Już wcześniej zapowiadano, że sprawa wyjaśni się lada dzień. Tymczasem postępów zupełnie nie wdać. - Mam nadzieję, że jakoś dojdziemy do porozumienia i kontrakty zostaną podpisane, jak najszybciej. Można trenować, ale jeśli bez kontraktu stanie się komuś krzywda, to zrobi się nieciekawie - w tym przypadku były zawodnik Górnika Zabrze, czy Pogonii Szczecin mówi nie tylko za siebie, ale także za kolegów z drużyny, którzy bez nowych umów, nie mają gwarancji ubezpieczenia w razie nieszczęśliwego wypadku.
Być może, w najbliższych dniach nastąpi przełom w sprawie Radlera i reszty zawodników. - Część chłopaków osiągnęło porozumienie, ze mną jest troszeczkę inaczej, ale mam nadzieję, że to się szybko wyjaśni - przypuszcza 30-letni stoper.

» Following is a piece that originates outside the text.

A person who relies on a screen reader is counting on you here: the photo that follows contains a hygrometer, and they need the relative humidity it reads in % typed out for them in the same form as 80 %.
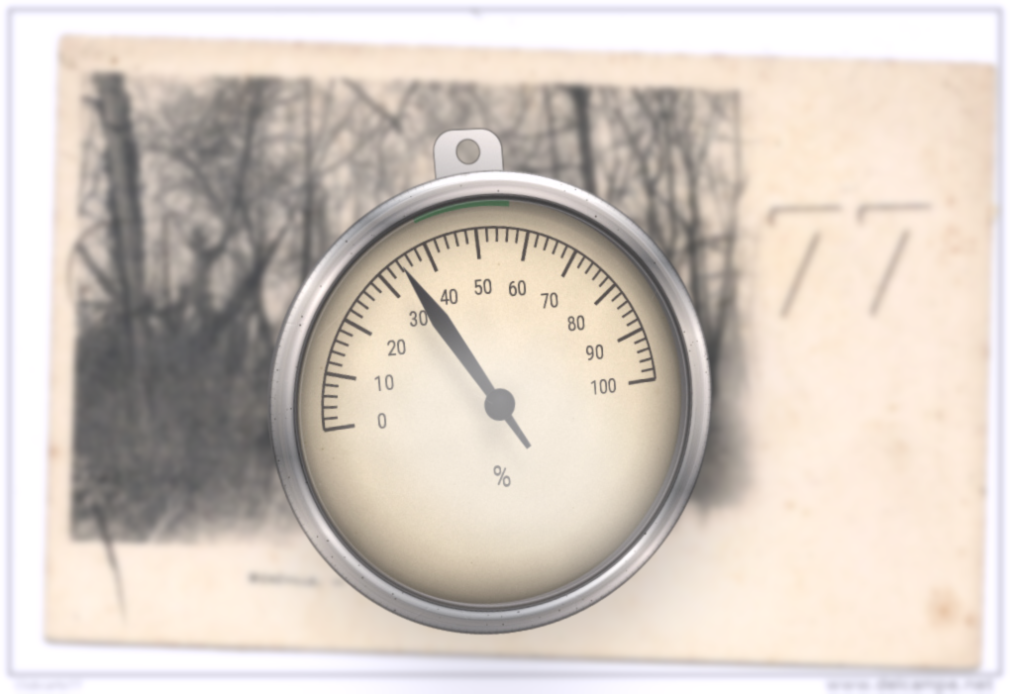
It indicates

Tak doświadczony obrońca, mający za sobą grę w T-Mobile Ekstraklasie z pewnością byłby łakomym kąskiem dla wielu klubów. - Były zapytania - przyznaje Radler. - Chcę zostać w Rybniku, bo awansowaliśmy i dobrze się tu czuję. Myślę, że nadal będę tutaj grał - dodaje po chwili podopieczny Ryszarda Wieczorka. - Czuję się pełnowartościowym piłkarzem ROW-u i mam nadzieję, że tak zostanie.